Exercise requirements:
Answer these from the piece on Edmund Tarbell:
(a) What did the writer's daughter want to see at the museum?
(b) What birth and death years are given for Tarbell?
(c) What is the title of the painting that struck the writer first?

Text section:
The New England Interiors of Edmund Tarbell

Last weekend I took my offspring to the Museum of Fine Arts, in Boston. We each had something we wanted to see. My daughter wanted to see the Buddhas in the Temple Room, a tremendously evocative space, I wanted to see the wonderfully named Boston Green Head (a story for another time), and my son, as always, wanted to see the late 19th/early 20th century American art.

And there, I discovered an artist I had overlooked before, Edmund Tarbell (1862–1938). He painted portraits, and a lot of New England interiors. Clearly influenced by Vermeer, he showed interiors much more elegant and spare than one thinks of as characteristic of the late Victorian era, all ormolu and hippopotamus-foot umbrella stands.











The luxury of space. But he has kind of stolen Vermeer’s window.





The luxury of space. But he has kind of stolen Vermeer’s window.













Here is the one that struck me first, called, with no particular originality, "New England Interior". The light streams through the windows, a cold northern light, shining on the acquisitions of world trade, and doors are open to other rooms, all just as in Antwerp so many centuries before. The elegance and clarity of the space are striking.

Dataset content:
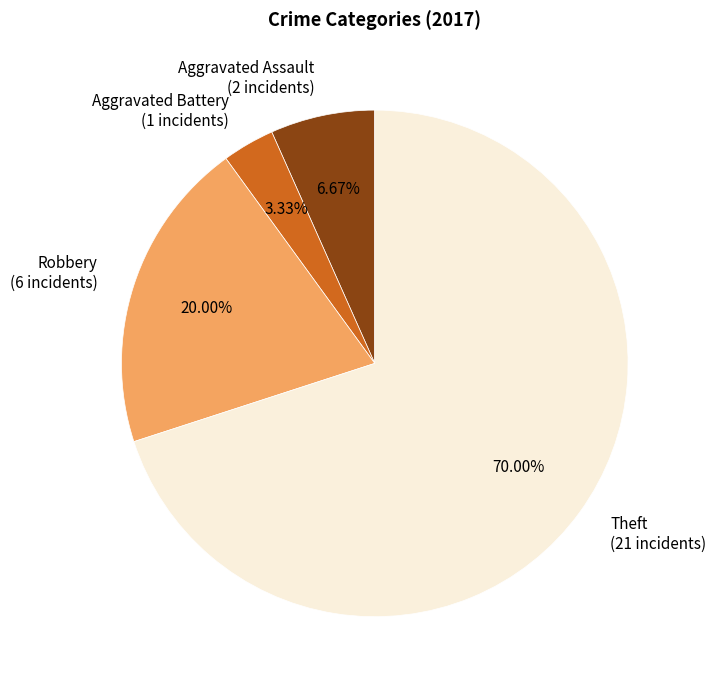

The Aggravated Assault slice represents 7% of the pie. True or false?

True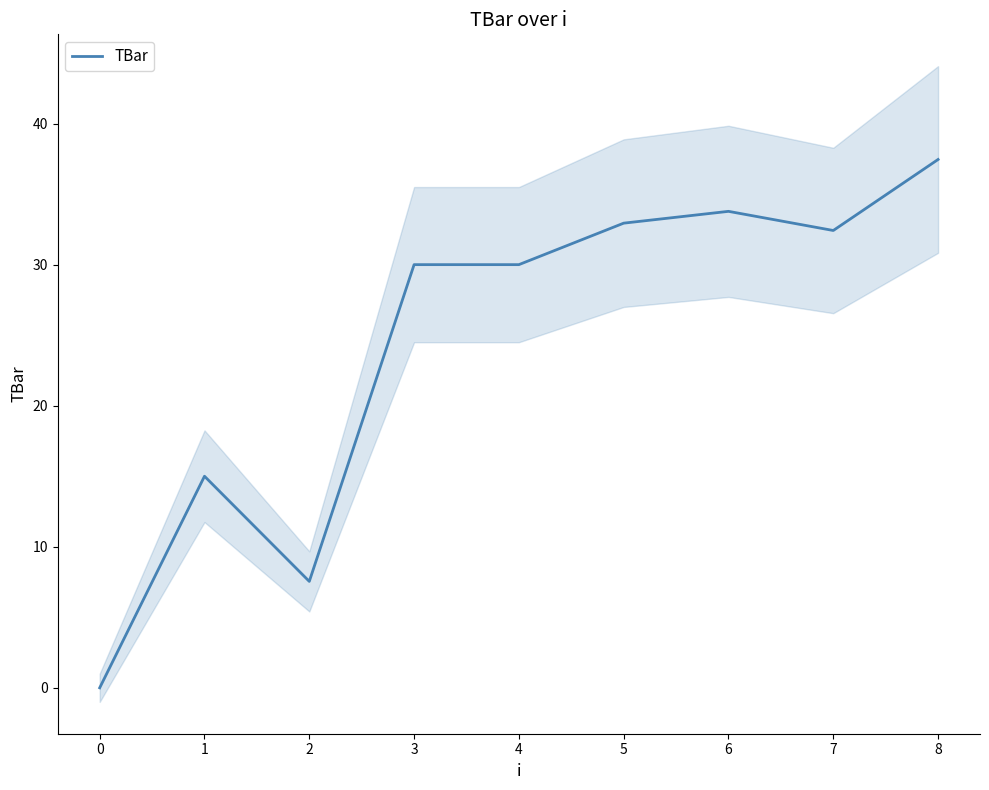

How many points are higher than both their immediate neighbors (excluding endpoints)?

2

Result of this task:
(a) The Buddhas in the Temple Room.
(b) 1862–1938.
(c) "New England Interior".